N’est-ce pas réenfermer les femmes dans une nature dont elles cherchaient à s’émanciper ?
Il ne s’agit pas d’enfermer les femmes dans une sorte de sous-groupe aux caractéristiques communes, encore moins dans une forme d’essence féminine, pas du tout. Il s’agit d’inclure dans la réflexion sur l’égalité les conditions incarnées de leur existence en prenant en considération le fait que le corps des femmes articule deux dimensions en apparence paradoxales.
D’un côté, il est bel et bien toujours le lieu de l’oppression masculine, des discriminations et des violences ; de l’autre, il doit être aussi vecteur d’émancipation. Concrètement, cela implique pour les femmes de reprendre le contrôle de tous les sujets corporels en imposant au monde de l’entreprise de les intégrer.
La dimension incarnée par excellence, c’est la maternité. Or tout se passe, là encore, comme si de rien n’était dans le monde du travail…
1. Un si gros ventre. Expériences vécues du corps enceint. Stock essais/Philosophie Magazine Éditeur, 2023, 240 pages.
J’ai découvert moi-même avec stupeur que devenir mère était totalement invisibilisé dans la vie professionnelle. Je suis frappée par les témoignages recueillis pour l’écriture de mon dernier livre1. Le congé maternité entretient cette illusion qu’il ne s’est rien passé… De retour au travail, les choses sont censées recommencer comme avant alors que les femmes sont lestées de leur nouvelle maternité. Mais cela reste un non-sujet, quand ce n’est pas un motif de discrimination voire de mise au placard. Revenir au corps, c’est redonner du sens et de la légitimité aux bouleversements incarnés de la vie des femmes.

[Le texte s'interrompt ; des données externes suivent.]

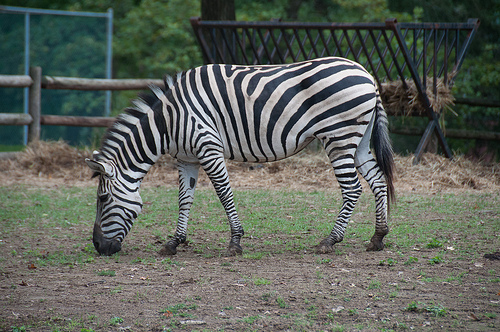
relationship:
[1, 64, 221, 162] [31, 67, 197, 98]
fence made of pole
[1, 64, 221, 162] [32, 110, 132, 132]
fence made of pole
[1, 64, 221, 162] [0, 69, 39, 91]
fence made of pole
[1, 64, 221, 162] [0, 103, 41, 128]
fence made of pole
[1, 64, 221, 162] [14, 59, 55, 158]
fence made of pole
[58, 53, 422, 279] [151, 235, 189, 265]
zebra has hoof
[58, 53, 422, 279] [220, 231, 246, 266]
zebra has hoof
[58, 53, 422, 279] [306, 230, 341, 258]
zebra has hoof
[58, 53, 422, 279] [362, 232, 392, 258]
zebra has hoof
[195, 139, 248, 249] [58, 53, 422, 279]
leg on zebra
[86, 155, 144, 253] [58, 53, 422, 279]
head on zebra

Mais les menstruations, la grossesse, la ménopause dérangent le monde rêvé des hommes qui est, dites-vous, le monde de la constance et de la performance.
Il faut interroger la place du corps dans nos vies. Nos corps sont le lieu de la variabilité, de la vulnérabilité, d’une forme d’inconstance de l’existence. Je pense qu’il faut le rappeler. Cela nous permettrait notamment de renverser les valeurs hypermasculines de l’excellence, de l’infaillibilité et de la progression exponentielle. Le modèle féminin du corps variable et sensible doit servir à tous les hommes pour qu’ils comprennent la probabilité d’une défaillance ou d’un coup d’arrêt, des aléas auxquels ils sont généralement moins bien préparés.